Sean Brady loves dirt. He’s got an entire closetful of it, in classically brown, cobalt blue and flashy orange. It can come from all over the world, from Mongolian steppes to Little League Baseball diamonds. The exotic stuff is what he really craves, but who knows? Maybe he could find a lifesaving antibiotic in your backyard.

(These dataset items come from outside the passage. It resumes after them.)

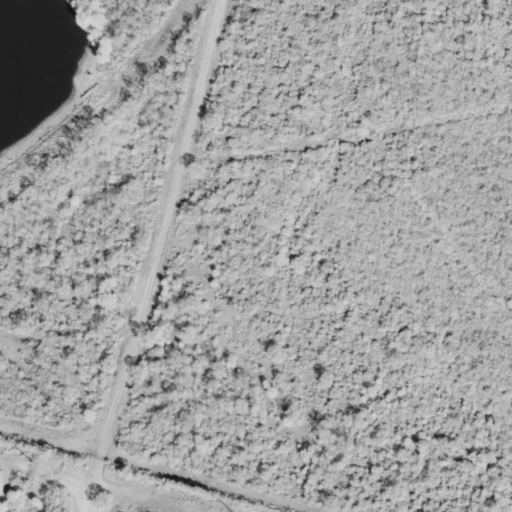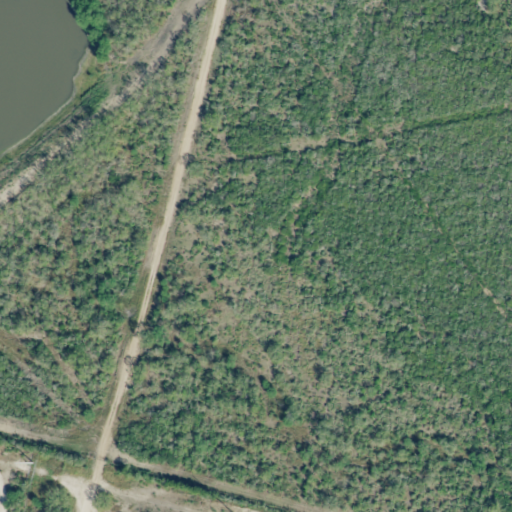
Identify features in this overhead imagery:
power tower: (29, 470)
road: (0, 500)
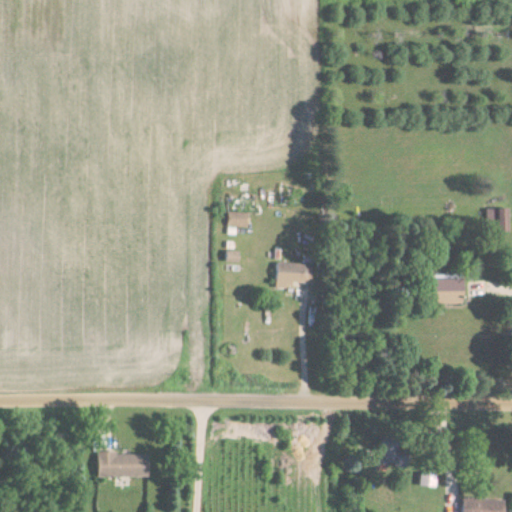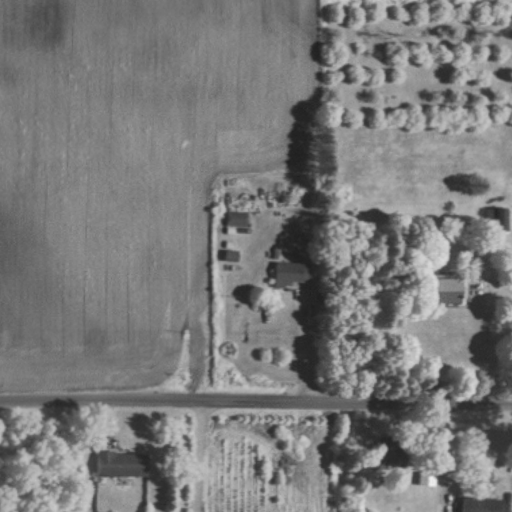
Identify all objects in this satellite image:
building: (233, 220)
building: (497, 220)
building: (285, 275)
road: (501, 283)
building: (437, 291)
road: (256, 400)
road: (445, 453)
road: (204, 456)
building: (116, 465)
building: (476, 505)
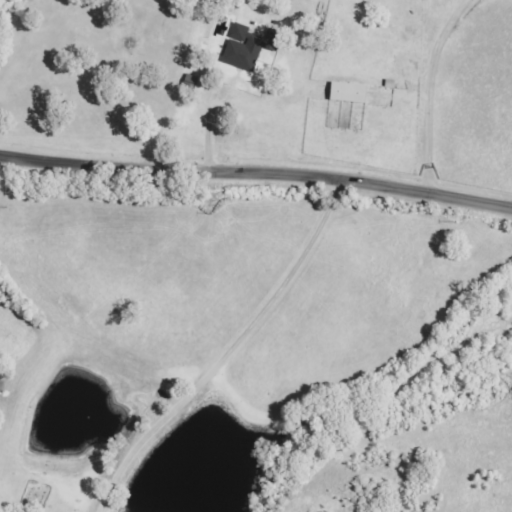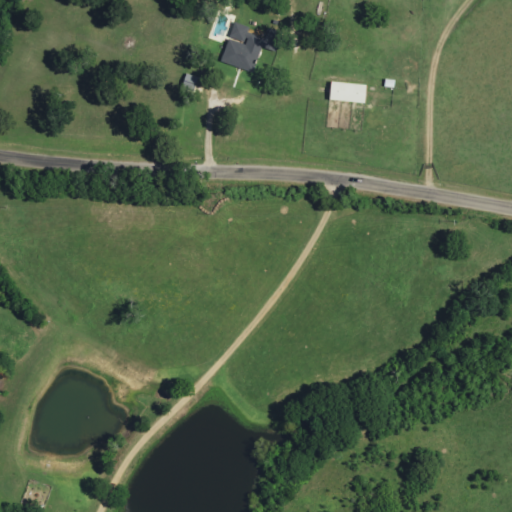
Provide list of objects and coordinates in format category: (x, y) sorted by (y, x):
building: (191, 83)
building: (349, 94)
road: (161, 171)
road: (417, 195)
road: (228, 353)
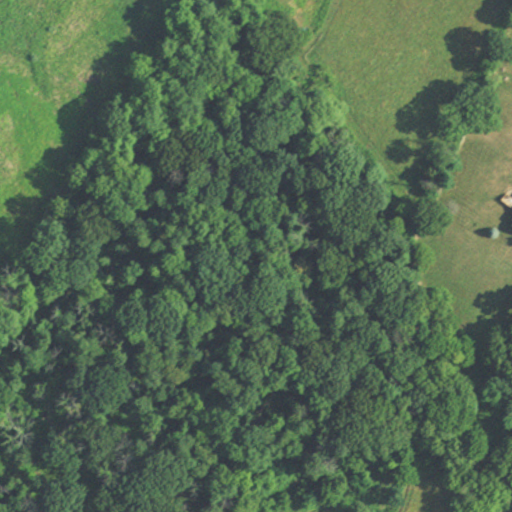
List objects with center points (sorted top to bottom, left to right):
building: (508, 221)
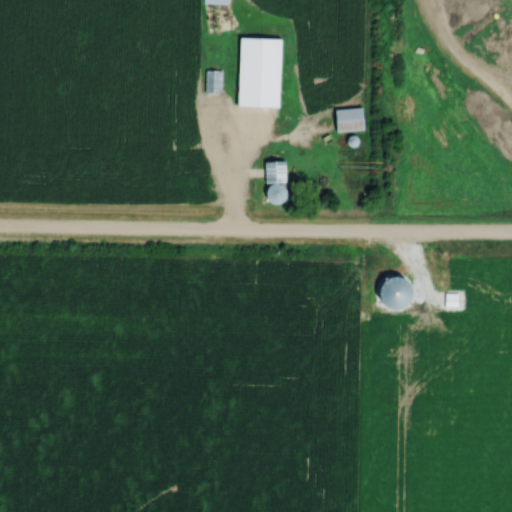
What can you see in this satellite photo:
building: (216, 2)
building: (213, 82)
building: (350, 120)
road: (235, 146)
building: (275, 181)
road: (231, 213)
road: (255, 234)
building: (394, 294)
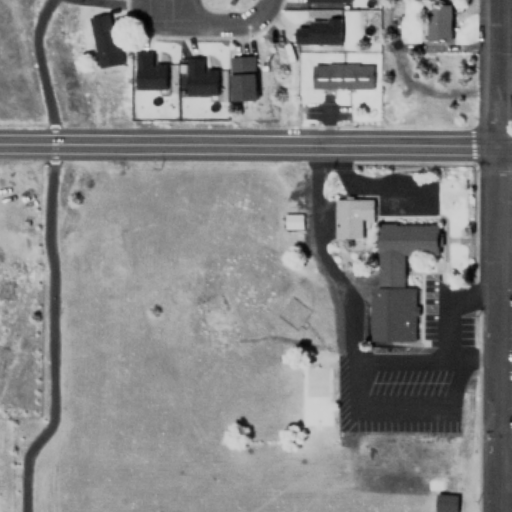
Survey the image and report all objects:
building: (321, 0)
building: (326, 0)
road: (212, 22)
building: (440, 22)
building: (437, 24)
building: (320, 31)
building: (320, 32)
building: (105, 40)
building: (103, 41)
building: (150, 71)
building: (150, 72)
building: (341, 76)
building: (343, 76)
building: (201, 78)
building: (201, 78)
building: (241, 78)
building: (244, 78)
road: (255, 145)
building: (350, 215)
building: (353, 217)
building: (291, 220)
building: (294, 221)
road: (491, 255)
road: (35, 268)
building: (397, 276)
parking lot: (404, 379)
road: (502, 491)
building: (445, 503)
building: (445, 503)
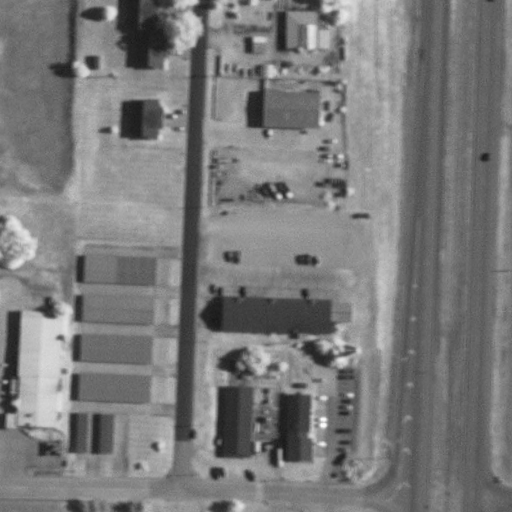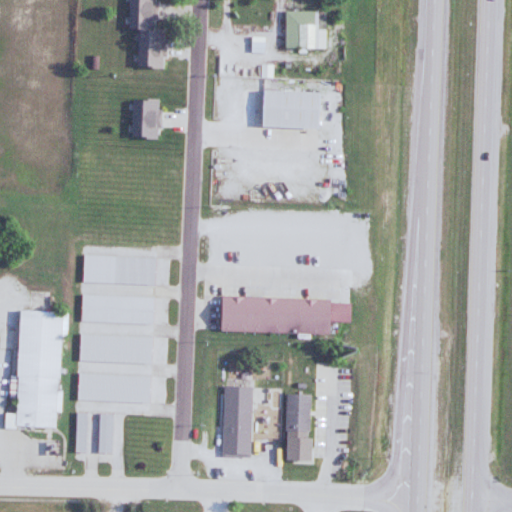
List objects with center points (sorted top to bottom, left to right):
building: (301, 29)
building: (148, 35)
building: (286, 108)
building: (145, 118)
road: (188, 243)
road: (425, 250)
road: (483, 252)
building: (116, 270)
building: (114, 309)
building: (277, 315)
building: (112, 348)
building: (36, 369)
building: (110, 387)
building: (294, 412)
building: (233, 421)
building: (80, 433)
building: (102, 434)
road: (89, 485)
road: (298, 495)
road: (50, 499)
road: (263, 502)
road: (493, 505)
road: (417, 506)
road: (475, 508)
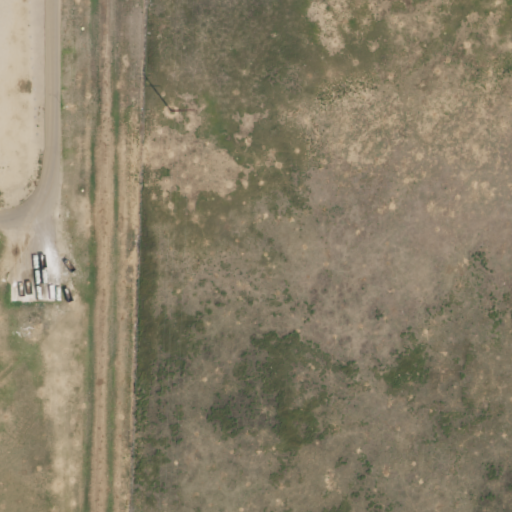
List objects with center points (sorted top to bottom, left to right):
power tower: (171, 111)
road: (50, 122)
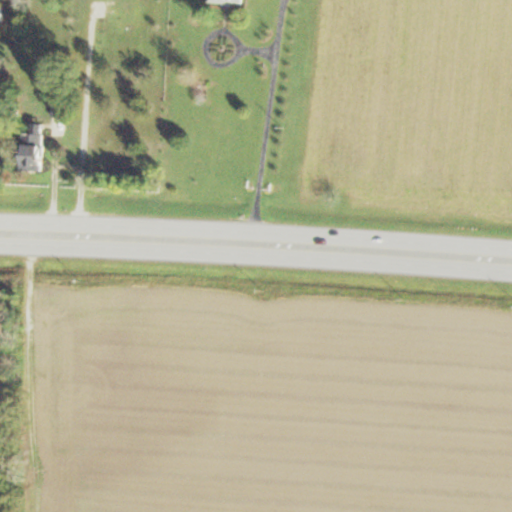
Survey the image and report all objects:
building: (1, 12)
road: (85, 121)
road: (268, 122)
building: (30, 150)
road: (256, 245)
building: (0, 327)
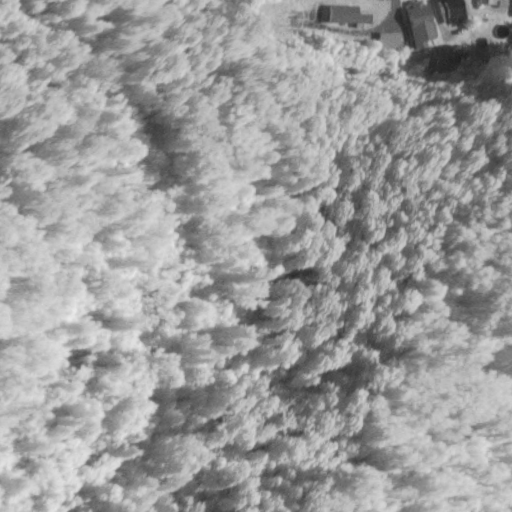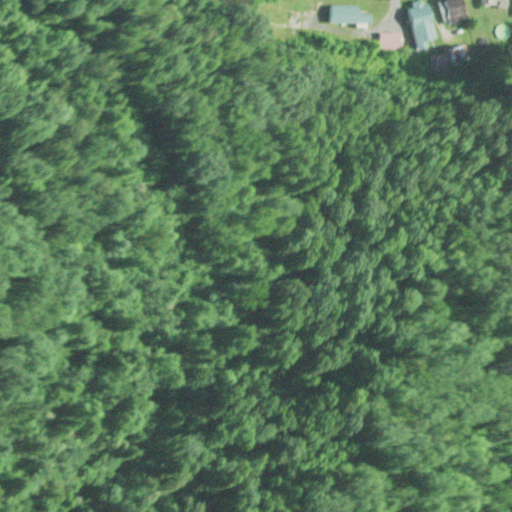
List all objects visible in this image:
building: (494, 3)
building: (453, 11)
building: (350, 16)
building: (421, 30)
building: (453, 57)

For the past decade, Brady has tested soil samples for genetic material that could lead to next-generation antibiotics. Though Brady and his dirt are based at New York’s Rockefeller University, he’ll be getting off the grant-application-struggle bus presently: His biotech startup has raised $17 million from Bill Gates and others to develop a new drug company. It’s based on the hypothesis that uncharted soil DNA might be fodder for new classes of antibiotics, capable of vanquishing superbugs present and future — think multidrug resistant TB, strep and E. coli.

Bacteria are developing resistance faster than researchers are developing new antibiotics, and without a better antibiotic pipeline, the consequences could be dire. A report commissioned by the U.K. predicts that by 2050, antimicrobial resistance could kill more than 10 million people a year and cast medicine “back into the Dark Ages.”